**TASK TO COMPLETE**
Check every line in the listing below for "Biblioteca". Copy the ones where it occurs.

━━━━━━━━━━━━━━━━━━━━━━━━━━━━━━

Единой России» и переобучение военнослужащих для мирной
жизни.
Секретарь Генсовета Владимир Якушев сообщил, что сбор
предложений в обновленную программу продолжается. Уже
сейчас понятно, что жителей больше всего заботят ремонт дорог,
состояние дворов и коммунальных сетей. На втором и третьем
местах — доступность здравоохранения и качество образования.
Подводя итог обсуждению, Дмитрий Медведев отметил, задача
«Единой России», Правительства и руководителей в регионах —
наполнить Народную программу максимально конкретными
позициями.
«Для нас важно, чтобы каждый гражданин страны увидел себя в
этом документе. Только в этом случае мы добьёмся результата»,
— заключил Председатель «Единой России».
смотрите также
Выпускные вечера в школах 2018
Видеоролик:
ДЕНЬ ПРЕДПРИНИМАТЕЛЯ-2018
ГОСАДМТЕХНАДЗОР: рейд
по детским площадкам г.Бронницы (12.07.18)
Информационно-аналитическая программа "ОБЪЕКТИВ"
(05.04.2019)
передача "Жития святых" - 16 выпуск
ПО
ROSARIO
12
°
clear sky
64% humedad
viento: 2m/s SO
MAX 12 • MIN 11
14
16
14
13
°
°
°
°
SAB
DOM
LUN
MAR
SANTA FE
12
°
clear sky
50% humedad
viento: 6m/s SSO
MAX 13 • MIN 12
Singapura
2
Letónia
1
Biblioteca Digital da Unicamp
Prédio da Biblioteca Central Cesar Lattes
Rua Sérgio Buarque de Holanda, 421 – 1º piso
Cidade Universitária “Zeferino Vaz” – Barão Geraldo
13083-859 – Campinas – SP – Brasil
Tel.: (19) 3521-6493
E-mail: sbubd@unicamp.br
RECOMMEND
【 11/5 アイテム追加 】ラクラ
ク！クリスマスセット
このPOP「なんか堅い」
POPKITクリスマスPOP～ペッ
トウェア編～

━━━━━━━━━━━━━━━━━━━━━━━━━━━━━━

**RESPONSE FOR THIS EXERCISE**
Biblioteca Digital da Unicamp
Prédio da Biblioteca Central Cesar Lattes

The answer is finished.